- Xavier Lugaga urges Parliament to ensure the Sacco Societies (Amendment) Bill, 2025 strengthens governance without undermining member ownership and democratic control of SACCOs.
A movement built by its members
When Kenya’s economic history is written, the cooperative movement will earn a special chapter. Few institutions have empowered ordinary wananchi like Savings and Credit Cooperative Societies (SACCOs) have. They have helped teachers educate their children. They have helped farmers buy inputs. They have helped civil servants build homes and traders grow their businesses. Millions of Kenyans have escaped costly commercial loans because of them.
Today, the movement counts more than 14 million members. It controls savings estimated at over Ksh1 trillion. Government subsidies and foreign aid did not build this achievement. Members built it themselves, by pooling resources and deciding democratically how to manage them.
That is why the Sacco Societies (Amendment) Bill, 2025 deserves careful scrutiny before it becomes law.
A bill that deserves scrutiny
No reasonable person opposes reforms that strengthen governance, eliminate fraud or protect members’ deposits. The collapse of poorly managed financial institutions has shown the need for stronger regulation and greater accountability. Reforms that improve liquidity management, strengthen supervision and cushion members against institutional failure are welcome.
But legislation should strengthen the cooperative movement. It should not fundamentally alter its character.
The greatest worry about the proposed law is a simple one. Many fear it shifts power away from ordinary members. They fear it hands more authority to government appointed structures and regulators. Parliament should never dismiss these concerns, whether real or perceived, because confidence is the lifeblood of any financial institution.
Democracy at stake
Kenya built its cooperatives on internationally recognized principles of democratic member control. Members elect their leaders. They approve policies. They decide the direction of their societies. Any legal framework that appears to weaken these rights risks eroding the very foundation that has let the movement flourish.
Savings and trust
Access to savings raises equally serious concerns. Kenyans save in SACCOs because they expect quick access to affordable credit. If new regulatory layers slow loan approvals or create liquidity bottlenecks, members may drift to other financial institutions, even at higher cost.
READ:
Alarm as proposed SACCO Amendment Bill 2025 sparks fears over members’ savings
Members have also raised questions about the proposed deposit guarantee arrangements. Deposit insurance is an important safeguard. But members with large savings will naturally ask whether the proposed compensation level would truly protect their lifetime investments if a SACCO fails. These concerns deserve open public discussion, not political dismissal.

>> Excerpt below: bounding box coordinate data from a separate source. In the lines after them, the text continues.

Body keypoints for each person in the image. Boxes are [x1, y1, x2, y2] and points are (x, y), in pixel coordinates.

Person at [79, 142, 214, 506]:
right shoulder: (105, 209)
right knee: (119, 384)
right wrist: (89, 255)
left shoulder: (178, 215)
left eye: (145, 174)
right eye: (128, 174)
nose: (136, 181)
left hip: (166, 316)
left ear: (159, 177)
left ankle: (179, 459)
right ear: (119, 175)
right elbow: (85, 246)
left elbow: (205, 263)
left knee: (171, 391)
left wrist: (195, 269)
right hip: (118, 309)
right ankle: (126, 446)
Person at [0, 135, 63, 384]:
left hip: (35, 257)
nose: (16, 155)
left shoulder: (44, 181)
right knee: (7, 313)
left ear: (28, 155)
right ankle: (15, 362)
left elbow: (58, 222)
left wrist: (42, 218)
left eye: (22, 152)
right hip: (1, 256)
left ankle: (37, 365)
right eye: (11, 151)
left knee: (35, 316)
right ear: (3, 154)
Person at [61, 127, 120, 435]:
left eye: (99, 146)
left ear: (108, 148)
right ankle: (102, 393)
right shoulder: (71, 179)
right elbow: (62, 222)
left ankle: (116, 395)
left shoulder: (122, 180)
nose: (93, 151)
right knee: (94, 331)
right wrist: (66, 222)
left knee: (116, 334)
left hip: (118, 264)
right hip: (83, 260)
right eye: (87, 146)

Bill has also revived an old debate: how far should government reach into the internal affairs of cooperatives? Strong oversight matters. It prevents fraud and protects members. But regulation should never become control. Cooperatives are private, member owned institutions, not State corporations. Parliament must carefully preserve this balance between accountability and autonomy.
What Parliament must do
Parliament now carries a heavy responsibility. Legislators must resist the urge to rush through a law that will affect millions of Kenyan households. They should examine every clause with one question in mind: does it strengthen the cooperative movement, or does it weaken member ownership?
Kenya’s cooperative sector has earned global recognition because it stays rooted in democratic participation, self-help and mutual responsibility. Regulatory reform should never cost the movement these values.
If the proposed law improves transparency, strengthens governance, protects deposits and boosts financial stability while preserving members’ democratic rights, it will mark another milestone for Kenya’s cooperative movement. But if it centralizes too much authority, weakens member control or undermines confidence in SACCOs, it could damage one of Kenya’s most successful homegrown institutions.
The cooperative movement belongs to its members. Parliament must protect their savings, respect their voice and preserve the democratic principles that have sustained the movement for generations.
The stakes are simply too high to get it wrong.